##### Provided records
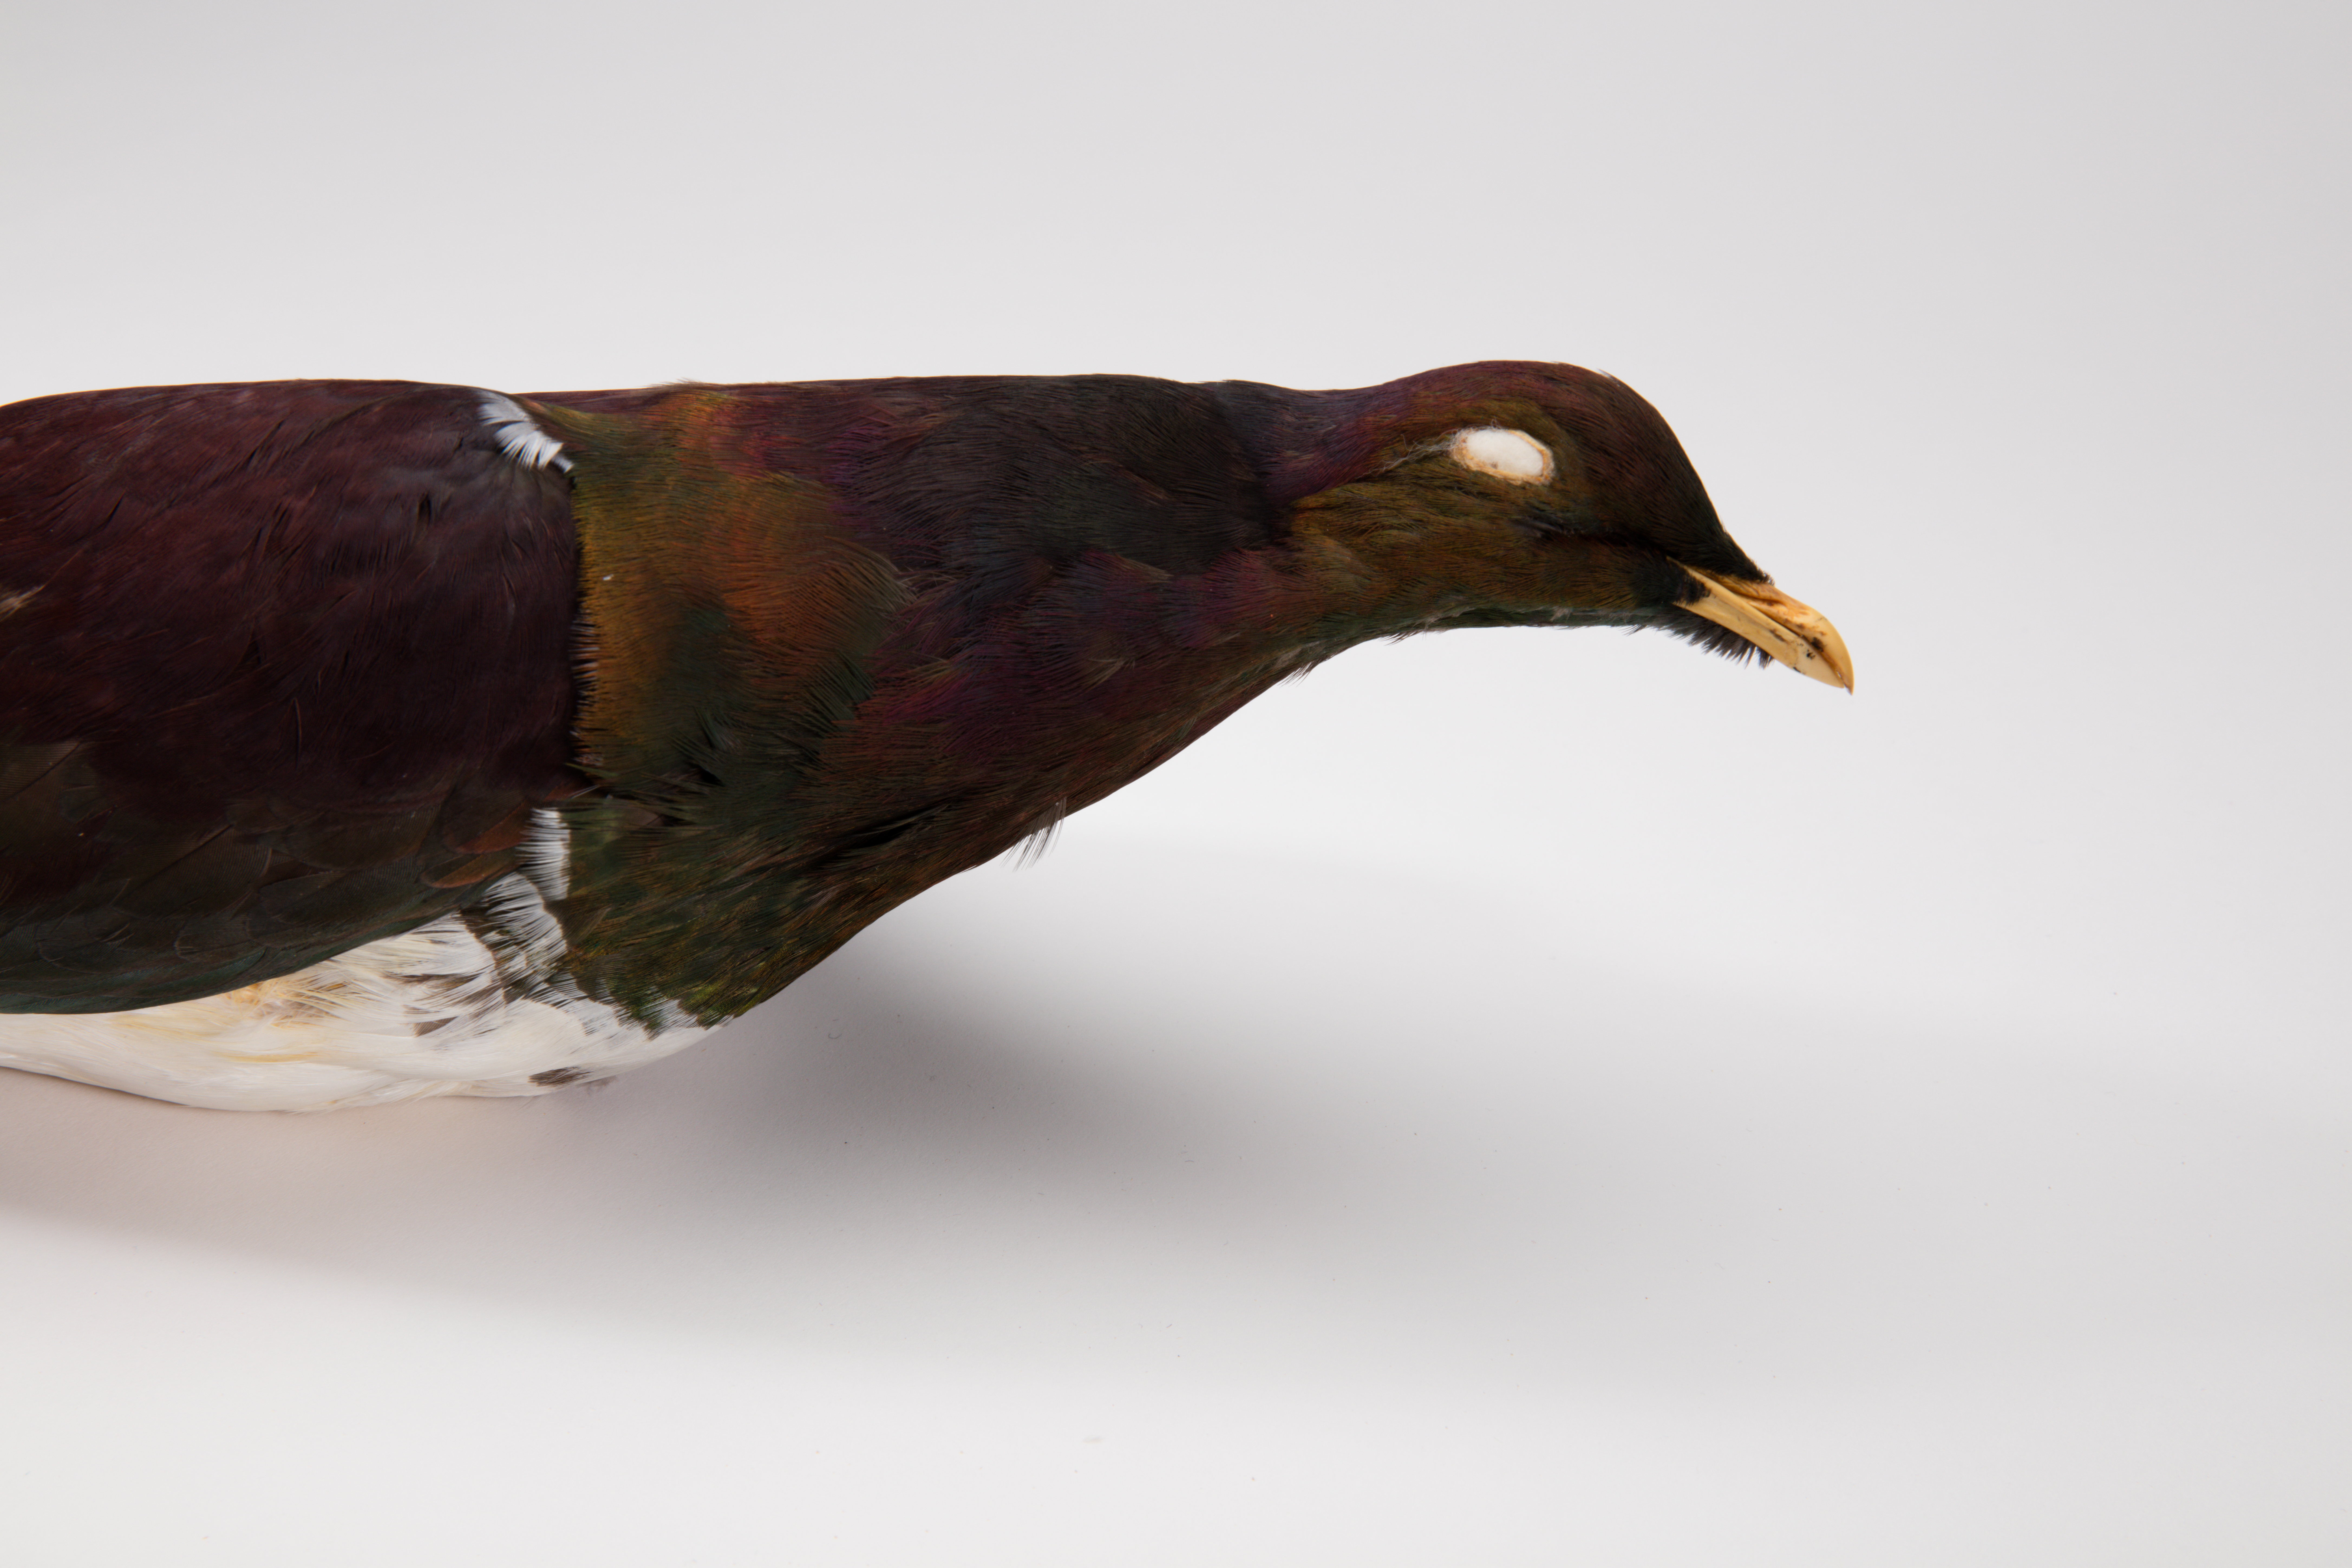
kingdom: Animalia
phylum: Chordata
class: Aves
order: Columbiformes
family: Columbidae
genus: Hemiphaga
##########
##### Provided records
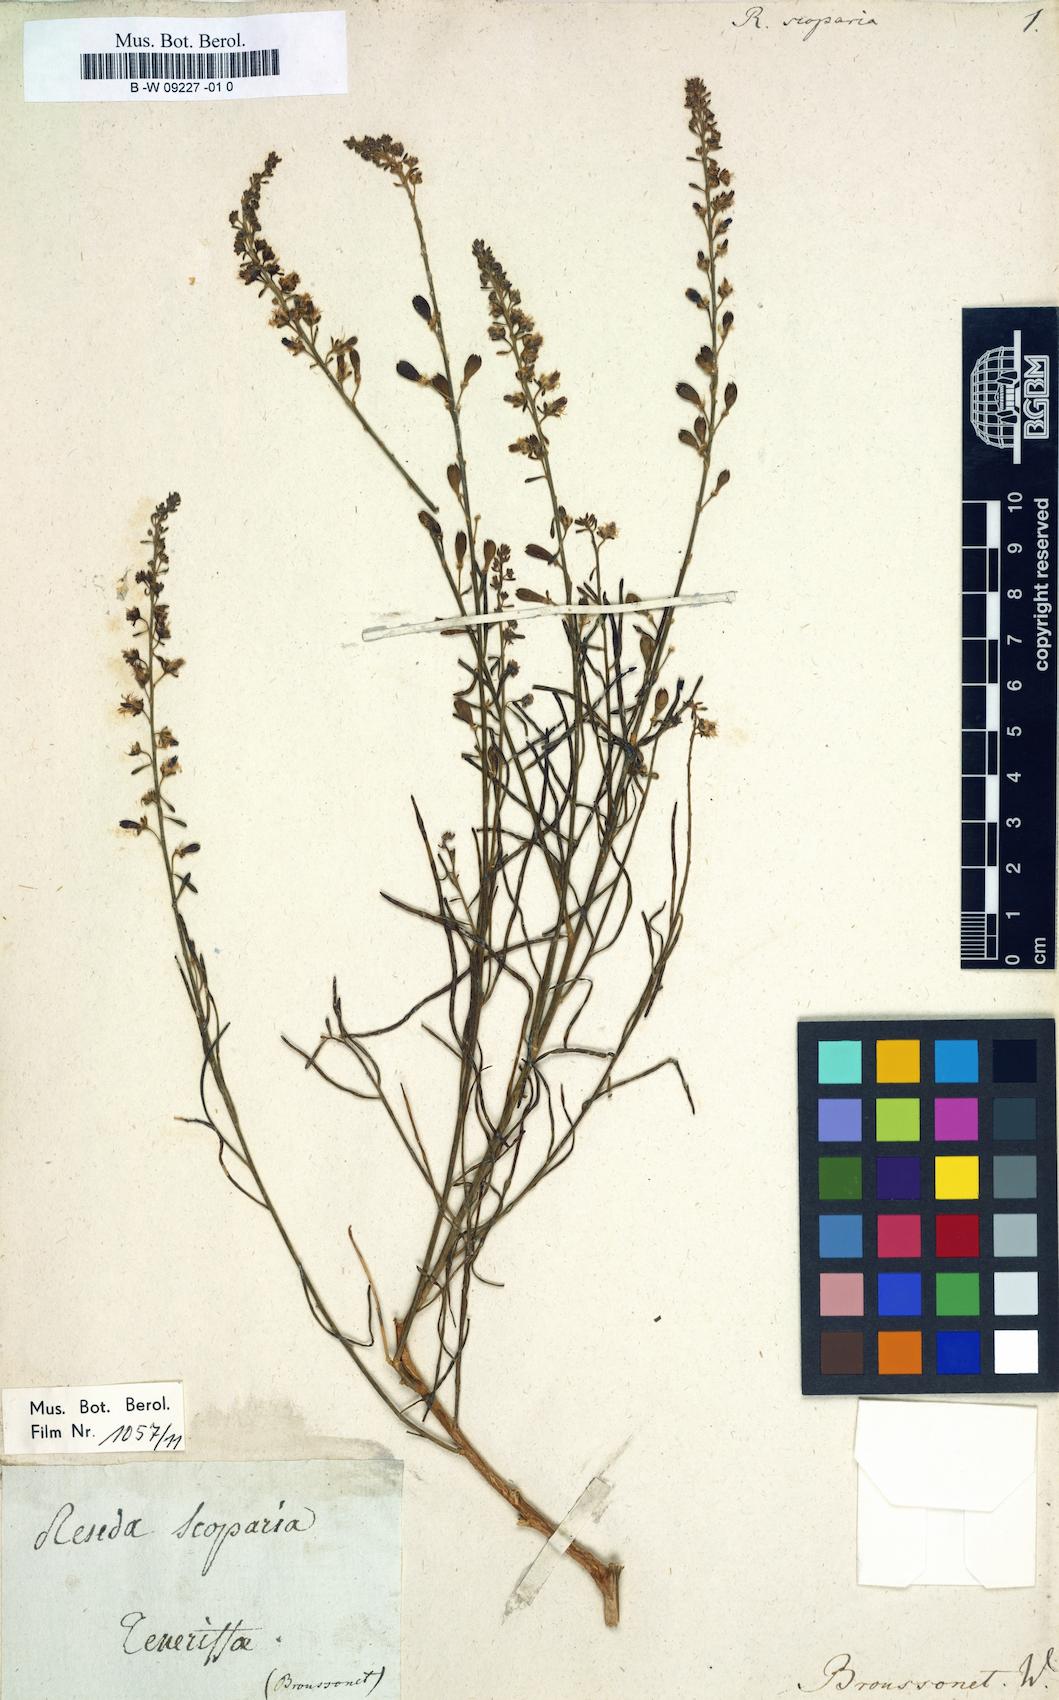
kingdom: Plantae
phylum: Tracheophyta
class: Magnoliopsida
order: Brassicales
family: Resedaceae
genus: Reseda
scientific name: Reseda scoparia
##########
Copy out the lines of the listing above word for word, starting at the line that contains "kingdom: Plantae" and ending at the line that contains "scientific name: Reseda scoparia", with both of those lines included.

## Expected answer:
kingdom: Plantae
phylum: Tracheophyta
class: Magnoliopsida
order: Brassicales
family: Resedaceae
genus: Reseda
scientific name: Reseda scoparia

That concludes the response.